**Work request**
Please copy, exactly as they appear below, the lines from the one containing "(3,3'-diaminobenzidine) immunohistochemical staining" through the one containing "no protein positivity".

[Collected data entries]

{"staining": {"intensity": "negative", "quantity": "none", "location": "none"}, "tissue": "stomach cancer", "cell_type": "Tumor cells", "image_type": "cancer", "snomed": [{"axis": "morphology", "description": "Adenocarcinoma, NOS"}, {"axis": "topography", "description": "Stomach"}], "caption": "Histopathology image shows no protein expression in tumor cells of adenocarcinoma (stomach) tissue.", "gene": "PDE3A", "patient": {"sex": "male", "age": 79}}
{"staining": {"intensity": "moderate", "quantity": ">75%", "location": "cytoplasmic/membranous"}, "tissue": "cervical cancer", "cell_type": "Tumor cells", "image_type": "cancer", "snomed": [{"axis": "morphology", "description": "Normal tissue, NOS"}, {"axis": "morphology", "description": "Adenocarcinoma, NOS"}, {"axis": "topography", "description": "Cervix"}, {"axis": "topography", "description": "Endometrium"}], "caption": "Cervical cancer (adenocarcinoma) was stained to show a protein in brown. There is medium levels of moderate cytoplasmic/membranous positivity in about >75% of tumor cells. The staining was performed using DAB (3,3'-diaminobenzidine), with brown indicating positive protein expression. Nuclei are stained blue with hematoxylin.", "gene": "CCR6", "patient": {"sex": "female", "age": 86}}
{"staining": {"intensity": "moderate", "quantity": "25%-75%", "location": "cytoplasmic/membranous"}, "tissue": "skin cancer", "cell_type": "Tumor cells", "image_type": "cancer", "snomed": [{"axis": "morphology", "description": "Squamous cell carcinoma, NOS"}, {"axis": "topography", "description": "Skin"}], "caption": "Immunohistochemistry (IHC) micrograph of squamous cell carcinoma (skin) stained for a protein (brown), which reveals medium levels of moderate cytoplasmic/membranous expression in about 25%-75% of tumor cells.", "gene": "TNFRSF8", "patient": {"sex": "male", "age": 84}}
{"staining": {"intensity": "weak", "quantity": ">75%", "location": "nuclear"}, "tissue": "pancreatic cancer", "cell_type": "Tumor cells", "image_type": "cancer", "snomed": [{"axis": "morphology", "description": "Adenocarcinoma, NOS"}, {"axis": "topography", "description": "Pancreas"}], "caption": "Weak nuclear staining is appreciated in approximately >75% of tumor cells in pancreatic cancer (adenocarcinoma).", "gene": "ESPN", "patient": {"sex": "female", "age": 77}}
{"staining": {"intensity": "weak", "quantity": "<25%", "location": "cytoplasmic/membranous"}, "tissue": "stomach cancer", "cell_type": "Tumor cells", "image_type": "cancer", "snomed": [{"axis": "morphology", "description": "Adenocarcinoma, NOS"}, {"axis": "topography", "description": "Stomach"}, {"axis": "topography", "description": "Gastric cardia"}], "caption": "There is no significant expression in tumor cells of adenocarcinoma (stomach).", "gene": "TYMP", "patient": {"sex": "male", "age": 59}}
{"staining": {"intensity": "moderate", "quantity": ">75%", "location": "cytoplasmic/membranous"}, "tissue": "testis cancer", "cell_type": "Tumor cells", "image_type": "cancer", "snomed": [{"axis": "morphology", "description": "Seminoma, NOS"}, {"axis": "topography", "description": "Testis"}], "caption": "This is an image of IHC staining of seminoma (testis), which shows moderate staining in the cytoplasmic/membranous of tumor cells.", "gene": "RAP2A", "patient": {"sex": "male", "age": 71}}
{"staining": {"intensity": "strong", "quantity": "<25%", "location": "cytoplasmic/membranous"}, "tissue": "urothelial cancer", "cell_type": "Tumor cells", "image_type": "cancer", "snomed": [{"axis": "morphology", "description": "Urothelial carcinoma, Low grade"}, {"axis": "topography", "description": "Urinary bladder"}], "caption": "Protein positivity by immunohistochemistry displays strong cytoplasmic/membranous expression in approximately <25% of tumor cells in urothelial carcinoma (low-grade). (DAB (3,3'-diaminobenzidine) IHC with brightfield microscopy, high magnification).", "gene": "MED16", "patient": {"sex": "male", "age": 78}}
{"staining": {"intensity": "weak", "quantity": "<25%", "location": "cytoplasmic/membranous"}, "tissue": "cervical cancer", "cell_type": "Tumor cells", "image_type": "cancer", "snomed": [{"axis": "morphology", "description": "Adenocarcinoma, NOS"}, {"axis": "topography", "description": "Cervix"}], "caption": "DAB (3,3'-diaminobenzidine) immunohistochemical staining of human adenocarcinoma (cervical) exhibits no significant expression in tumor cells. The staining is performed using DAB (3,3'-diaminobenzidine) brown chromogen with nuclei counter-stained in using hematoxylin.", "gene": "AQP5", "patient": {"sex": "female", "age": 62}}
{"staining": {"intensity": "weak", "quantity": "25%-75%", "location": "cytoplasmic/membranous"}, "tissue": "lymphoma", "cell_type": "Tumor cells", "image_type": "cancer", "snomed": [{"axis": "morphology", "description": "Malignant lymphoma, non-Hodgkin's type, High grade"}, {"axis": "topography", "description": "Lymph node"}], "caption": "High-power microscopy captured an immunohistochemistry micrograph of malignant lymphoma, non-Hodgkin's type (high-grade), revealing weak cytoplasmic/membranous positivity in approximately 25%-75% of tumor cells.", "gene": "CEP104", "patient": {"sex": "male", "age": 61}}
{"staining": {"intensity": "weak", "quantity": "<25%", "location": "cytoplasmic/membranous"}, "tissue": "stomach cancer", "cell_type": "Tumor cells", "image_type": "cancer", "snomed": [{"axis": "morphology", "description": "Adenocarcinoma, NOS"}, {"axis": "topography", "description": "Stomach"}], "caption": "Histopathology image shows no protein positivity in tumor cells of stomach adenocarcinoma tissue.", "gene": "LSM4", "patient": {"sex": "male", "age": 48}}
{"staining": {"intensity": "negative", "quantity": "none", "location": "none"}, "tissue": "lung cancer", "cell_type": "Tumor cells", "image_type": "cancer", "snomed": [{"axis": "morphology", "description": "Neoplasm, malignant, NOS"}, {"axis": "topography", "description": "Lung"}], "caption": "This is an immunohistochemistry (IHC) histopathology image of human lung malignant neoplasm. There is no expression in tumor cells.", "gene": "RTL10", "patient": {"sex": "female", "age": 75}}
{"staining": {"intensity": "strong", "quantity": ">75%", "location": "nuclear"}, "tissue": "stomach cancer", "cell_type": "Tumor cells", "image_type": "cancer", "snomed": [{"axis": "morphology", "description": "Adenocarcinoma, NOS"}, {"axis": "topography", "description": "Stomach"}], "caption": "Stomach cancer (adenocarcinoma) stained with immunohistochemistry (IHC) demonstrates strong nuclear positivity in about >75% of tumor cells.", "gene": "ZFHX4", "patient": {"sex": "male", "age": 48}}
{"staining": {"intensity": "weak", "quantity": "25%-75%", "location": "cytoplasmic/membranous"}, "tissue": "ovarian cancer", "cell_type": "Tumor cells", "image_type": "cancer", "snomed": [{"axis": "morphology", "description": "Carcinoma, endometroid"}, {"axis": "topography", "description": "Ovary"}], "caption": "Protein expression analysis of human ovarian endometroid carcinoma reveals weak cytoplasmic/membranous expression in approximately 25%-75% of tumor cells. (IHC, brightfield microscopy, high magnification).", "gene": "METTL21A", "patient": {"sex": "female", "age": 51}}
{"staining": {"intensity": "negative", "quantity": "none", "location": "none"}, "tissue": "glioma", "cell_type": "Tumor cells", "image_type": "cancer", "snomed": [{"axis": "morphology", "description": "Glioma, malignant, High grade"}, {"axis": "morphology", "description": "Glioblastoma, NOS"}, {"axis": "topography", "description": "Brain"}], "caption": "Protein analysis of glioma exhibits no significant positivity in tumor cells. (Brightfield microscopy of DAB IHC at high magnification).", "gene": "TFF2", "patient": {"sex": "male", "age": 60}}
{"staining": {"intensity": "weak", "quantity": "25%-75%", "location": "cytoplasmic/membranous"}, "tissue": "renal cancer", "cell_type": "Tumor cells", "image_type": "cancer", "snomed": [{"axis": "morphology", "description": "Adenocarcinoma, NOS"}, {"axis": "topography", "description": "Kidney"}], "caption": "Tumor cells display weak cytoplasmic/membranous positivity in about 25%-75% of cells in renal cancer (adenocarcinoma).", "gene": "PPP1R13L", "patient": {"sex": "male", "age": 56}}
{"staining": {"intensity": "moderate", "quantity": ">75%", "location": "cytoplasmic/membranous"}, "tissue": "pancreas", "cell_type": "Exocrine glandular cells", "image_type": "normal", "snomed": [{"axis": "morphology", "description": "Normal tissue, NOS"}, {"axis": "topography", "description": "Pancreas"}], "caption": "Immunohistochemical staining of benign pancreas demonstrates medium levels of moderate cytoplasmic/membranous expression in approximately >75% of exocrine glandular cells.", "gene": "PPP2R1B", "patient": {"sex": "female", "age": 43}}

**Answer to this task**
{"staining": {"intensity": "weak", "quantity": "<25%", "location": "cytoplasmic/membranous"}, "tissue": "cervical cancer", "cell_type": "Tumor cells", "image_type": "cancer", "snomed": [{"axis": "morphology", "description": "Adenocarcinoma, NOS"}, {"axis": "topography", "description": "Cervix"}], "caption": "DAB (3,3'-diaminobenzidine) immunohistochemical staining of human adenocarcinoma (cervical) exhibits no significant expression in tumor cells. The staining is performed using DAB (3,3'-diaminobenzidine) brown chromogen with nuclei counter-stained in using hematoxylin.", "gene": "AQP5", "patient": {"sex": "female", "age": 62}}
{"staining": {"intensity": "weak", "quantity": "25%-75%", "location": "cytoplasmic/membranous"}, "tissue": "lymphoma", "cell_type": "Tumor cells", "image_type": "cancer", "snomed": [{"axis": "morphology", "description": "Malignant lymphoma, non-Hodgkin's type, High grade"}, {"axis": "topography", "description": "Lymph node"}], "caption": "High-power microscopy captured an immunohistochemistry micrograph of malignant lymphoma, non-Hodgkin's type (high-grade), revealing weak cytoplasmic/membranous positivity in approximately 25%-75% of tumor cells.", "gene": "CEP104", "patient": {"sex": "male", "age": 61}}
{"staining": {"intensity": "weak", "quantity": "<25%", "location": "cytoplasmic/membranous"}, "tissue": "stomach cancer", "cell_type": "Tumor cells", "image_type": "cancer", "snomed": [{"axis": "morphology", "description": "Adenocarcinoma, NOS"}, {"axis": "topography", "description": "Stomach"}], "caption": "Histopathology image shows no protein positivity in tumor cells of stomach adenocarcinoma tissue.", "gene": "LSM4", "patient": {"sex": "male", "age": 48}}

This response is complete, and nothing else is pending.